Millionen und Abermillionen Frauen hat das Konzept überzeugt, nur die erhoffte Wirkung blieb in aller Regel aus. Ein durch Ernährungssendungen therapeutisch geschultes Publikum kennt längst den Grund: Die Damen haben halt heimlich aus der Keksdose genascht. Man weiß: Von nix kommt nix.

Ein zweiter Glaubensgrundsatz der Freizeittherapeuten lautet: Viel hilft viel. Weil viel Süßstoff besser ist als wenig, wurde die Zahl der zugelassenen Stoffe über die Jahre stetig erhöht. Immer dann, wenn die verfügbaren Substanzen ihre zulässigen Zufuhrmengen überschritten, gab es Neuzulassungen. So verteilt sich der steigende Süßstoffkonsum auf immer mehr Einzelsubstanzen.

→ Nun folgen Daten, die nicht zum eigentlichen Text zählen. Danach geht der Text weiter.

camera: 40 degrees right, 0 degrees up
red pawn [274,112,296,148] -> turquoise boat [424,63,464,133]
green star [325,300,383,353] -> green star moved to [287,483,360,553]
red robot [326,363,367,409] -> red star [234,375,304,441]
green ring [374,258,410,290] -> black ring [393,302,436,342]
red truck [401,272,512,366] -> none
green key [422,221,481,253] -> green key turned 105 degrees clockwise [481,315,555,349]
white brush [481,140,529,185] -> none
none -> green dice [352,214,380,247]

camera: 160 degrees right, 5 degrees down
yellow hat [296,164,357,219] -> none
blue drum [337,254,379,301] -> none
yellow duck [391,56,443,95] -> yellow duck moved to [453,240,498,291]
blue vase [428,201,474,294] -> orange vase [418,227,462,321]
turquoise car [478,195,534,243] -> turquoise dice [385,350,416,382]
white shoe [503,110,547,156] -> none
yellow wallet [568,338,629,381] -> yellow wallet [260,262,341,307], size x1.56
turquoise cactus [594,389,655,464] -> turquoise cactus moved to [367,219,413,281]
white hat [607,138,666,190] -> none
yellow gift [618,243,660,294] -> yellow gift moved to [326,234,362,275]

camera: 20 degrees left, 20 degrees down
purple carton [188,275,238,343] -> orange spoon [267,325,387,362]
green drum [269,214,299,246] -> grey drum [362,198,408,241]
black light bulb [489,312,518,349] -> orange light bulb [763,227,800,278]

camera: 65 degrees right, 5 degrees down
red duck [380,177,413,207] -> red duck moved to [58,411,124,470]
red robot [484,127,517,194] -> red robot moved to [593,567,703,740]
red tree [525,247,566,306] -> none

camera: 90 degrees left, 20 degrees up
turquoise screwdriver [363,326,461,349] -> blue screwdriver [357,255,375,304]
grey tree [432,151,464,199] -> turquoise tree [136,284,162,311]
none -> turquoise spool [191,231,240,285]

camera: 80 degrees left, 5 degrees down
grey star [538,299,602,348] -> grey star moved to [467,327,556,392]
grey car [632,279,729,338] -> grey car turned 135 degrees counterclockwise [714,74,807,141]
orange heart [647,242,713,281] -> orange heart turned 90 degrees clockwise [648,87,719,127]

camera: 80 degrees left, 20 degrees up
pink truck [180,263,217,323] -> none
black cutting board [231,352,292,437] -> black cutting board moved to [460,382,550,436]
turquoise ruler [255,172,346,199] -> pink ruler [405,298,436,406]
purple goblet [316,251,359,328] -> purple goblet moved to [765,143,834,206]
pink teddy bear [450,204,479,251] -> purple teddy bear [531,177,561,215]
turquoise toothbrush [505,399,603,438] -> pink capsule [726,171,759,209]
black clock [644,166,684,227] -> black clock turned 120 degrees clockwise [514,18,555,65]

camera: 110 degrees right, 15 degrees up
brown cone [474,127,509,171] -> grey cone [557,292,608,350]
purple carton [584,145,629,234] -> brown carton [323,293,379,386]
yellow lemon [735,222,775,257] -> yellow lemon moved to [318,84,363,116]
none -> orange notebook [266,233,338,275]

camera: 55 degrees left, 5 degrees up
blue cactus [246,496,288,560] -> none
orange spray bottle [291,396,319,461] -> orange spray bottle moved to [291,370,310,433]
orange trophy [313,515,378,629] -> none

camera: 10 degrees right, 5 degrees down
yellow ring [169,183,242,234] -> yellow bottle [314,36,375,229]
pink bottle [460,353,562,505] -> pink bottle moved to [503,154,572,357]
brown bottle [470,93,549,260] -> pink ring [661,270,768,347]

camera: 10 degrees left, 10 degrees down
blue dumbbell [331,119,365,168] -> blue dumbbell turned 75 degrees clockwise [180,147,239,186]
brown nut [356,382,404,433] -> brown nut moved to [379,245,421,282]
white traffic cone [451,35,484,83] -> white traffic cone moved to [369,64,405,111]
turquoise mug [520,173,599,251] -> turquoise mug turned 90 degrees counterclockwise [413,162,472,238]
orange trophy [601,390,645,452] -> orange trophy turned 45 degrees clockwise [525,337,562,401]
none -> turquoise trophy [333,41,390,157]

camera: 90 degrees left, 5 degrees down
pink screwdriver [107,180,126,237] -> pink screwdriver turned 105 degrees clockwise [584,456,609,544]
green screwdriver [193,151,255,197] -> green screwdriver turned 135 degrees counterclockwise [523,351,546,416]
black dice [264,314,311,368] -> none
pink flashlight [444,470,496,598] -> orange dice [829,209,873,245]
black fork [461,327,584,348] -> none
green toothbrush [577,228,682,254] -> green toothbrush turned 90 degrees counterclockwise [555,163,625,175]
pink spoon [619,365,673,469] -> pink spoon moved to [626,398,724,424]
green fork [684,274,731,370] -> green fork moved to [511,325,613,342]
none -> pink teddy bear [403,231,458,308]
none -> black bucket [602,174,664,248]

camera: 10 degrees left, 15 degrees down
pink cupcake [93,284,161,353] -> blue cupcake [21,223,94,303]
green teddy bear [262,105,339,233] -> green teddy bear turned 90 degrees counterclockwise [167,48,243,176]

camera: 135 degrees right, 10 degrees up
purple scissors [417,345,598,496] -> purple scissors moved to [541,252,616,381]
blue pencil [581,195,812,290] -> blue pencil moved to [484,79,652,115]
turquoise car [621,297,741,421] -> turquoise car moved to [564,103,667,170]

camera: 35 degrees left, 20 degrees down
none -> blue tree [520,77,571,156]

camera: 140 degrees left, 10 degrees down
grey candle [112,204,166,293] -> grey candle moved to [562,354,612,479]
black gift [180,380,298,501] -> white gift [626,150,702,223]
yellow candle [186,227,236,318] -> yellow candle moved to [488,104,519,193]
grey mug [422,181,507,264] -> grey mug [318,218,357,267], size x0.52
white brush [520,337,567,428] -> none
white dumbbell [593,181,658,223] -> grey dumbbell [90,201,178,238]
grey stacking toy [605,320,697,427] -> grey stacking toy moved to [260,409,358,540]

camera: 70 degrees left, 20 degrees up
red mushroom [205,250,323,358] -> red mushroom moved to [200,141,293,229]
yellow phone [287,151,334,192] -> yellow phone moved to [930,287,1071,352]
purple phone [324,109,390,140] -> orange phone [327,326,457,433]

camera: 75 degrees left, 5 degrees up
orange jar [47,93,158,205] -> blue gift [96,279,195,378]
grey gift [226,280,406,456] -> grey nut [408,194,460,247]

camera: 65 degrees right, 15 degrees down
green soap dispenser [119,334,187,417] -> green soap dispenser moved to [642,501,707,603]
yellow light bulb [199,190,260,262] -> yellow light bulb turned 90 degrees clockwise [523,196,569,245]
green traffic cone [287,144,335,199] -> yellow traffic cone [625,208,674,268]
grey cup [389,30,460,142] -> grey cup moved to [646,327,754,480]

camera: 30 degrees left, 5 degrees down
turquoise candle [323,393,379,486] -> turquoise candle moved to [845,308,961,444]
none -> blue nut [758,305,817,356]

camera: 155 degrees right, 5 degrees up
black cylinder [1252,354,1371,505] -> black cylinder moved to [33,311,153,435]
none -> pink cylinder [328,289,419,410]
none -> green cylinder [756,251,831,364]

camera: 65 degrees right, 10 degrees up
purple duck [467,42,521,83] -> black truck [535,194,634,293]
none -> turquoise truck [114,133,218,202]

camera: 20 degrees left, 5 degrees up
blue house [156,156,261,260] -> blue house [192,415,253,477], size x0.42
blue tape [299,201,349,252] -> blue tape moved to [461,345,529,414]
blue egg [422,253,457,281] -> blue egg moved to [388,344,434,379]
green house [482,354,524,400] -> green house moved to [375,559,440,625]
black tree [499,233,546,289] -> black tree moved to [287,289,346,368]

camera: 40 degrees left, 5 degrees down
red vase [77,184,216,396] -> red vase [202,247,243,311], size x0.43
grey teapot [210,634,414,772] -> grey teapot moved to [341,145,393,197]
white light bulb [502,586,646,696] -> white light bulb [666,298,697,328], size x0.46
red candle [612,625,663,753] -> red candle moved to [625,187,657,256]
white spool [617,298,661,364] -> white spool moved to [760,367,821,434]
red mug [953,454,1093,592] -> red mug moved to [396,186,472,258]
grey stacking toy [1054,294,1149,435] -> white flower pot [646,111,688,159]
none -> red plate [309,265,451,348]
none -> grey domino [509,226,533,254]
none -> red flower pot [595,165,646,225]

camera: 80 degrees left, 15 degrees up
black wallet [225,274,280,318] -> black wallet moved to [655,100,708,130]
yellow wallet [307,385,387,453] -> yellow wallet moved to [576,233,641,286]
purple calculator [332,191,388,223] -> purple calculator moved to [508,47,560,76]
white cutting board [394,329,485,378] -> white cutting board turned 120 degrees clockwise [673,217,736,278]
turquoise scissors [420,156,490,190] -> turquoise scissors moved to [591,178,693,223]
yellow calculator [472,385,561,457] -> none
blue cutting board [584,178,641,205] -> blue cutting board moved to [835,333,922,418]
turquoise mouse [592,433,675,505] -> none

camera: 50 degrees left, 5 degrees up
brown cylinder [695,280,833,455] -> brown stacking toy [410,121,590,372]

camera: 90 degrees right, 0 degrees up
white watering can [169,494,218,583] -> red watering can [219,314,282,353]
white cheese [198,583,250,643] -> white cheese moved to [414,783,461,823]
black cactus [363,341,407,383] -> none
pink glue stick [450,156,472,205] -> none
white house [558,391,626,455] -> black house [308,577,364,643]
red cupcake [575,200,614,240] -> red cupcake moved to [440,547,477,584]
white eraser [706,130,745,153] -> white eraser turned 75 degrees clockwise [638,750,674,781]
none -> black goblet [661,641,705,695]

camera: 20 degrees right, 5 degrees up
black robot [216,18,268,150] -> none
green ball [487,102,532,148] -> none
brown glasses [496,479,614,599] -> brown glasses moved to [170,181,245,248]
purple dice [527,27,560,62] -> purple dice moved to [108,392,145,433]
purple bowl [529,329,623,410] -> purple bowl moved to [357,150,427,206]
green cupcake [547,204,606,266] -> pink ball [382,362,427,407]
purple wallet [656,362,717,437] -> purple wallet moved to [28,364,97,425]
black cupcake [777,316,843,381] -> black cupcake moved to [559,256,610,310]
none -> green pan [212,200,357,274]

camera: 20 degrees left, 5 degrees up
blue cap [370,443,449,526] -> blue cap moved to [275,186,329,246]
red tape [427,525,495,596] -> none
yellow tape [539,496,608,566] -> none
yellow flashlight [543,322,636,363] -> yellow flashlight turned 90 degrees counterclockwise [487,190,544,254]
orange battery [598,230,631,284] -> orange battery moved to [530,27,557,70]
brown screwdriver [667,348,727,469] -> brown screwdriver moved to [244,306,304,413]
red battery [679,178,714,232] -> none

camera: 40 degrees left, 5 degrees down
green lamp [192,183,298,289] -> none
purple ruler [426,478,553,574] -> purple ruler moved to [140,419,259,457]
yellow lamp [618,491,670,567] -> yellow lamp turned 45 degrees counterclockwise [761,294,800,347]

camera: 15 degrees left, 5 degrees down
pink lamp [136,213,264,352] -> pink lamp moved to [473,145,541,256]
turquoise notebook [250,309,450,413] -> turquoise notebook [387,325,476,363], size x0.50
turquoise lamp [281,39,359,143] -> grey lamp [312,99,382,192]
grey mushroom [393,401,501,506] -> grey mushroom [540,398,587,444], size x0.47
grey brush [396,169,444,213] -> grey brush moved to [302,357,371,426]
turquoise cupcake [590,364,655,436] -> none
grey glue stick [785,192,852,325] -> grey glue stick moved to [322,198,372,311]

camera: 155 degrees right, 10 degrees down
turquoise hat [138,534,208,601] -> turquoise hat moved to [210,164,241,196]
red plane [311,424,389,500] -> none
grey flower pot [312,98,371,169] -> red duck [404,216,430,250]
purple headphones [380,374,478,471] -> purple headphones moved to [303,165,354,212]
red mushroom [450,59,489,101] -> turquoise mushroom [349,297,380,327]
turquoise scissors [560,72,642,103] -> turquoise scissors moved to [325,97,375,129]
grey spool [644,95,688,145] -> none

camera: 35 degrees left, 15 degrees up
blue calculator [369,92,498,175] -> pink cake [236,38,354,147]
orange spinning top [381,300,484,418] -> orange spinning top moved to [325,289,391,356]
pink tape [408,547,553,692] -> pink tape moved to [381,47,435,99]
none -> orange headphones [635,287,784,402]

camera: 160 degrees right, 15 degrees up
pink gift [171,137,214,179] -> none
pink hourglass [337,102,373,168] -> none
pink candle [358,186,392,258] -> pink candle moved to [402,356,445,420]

Verbraucherschützer finden nichts dabei. Anders bei Pestiziden. Die werden im Gegensatz zu Süßstoffen zwar nur mikrogrammweise verzehrt, aber hier fürchten sie gigantische Kombinationseffekte.

Nun gut, Süßstoffe sind, wie es so schön heißt, geprüfte Zusatzstoffe und
keine „Supergifte“ wie Glyphosat, Acrylamid oder Chlororganisches. Leider wurde ihr werblicher Auftrag, nämlich das Verschlanken der gefräßigen Kundschaft, bei ihrer Zulassung gar nicht geprüft. Dabei besitzen zahlreiche Süßstoffe gleichzeitig noch eine weitere Zulassung: Beim Mastvieh lautet ihre Zweckbestimmung, die Gewichtszunahme zu beschleunigen. Natürlich ohne dass die Tiere mehr Futter brauchten, sonst wär’s für den Mäster ein Verlustgeschäft.

Wie ist das möglich? Die Antwort ist simpel: Werden Süßstoffe vertilgt, bemerkt der Körper den kalorischen Betrug und steuert gegen. Er senkt seine Innentemperatur ein klein wenig ab. Das genügt, um mit der eingesparten Energie das Unterhautfettgewebe zu verstärken, also den Isolator, der ihn vor Wärmeverlusten schützen soll. Beim Menschen genügt es, die Durchblutung der Haut zu drosseln, dann gibt der Körper weniger Wärme ab. Mit der Ersparnis wird die Schwarte unterfüttert.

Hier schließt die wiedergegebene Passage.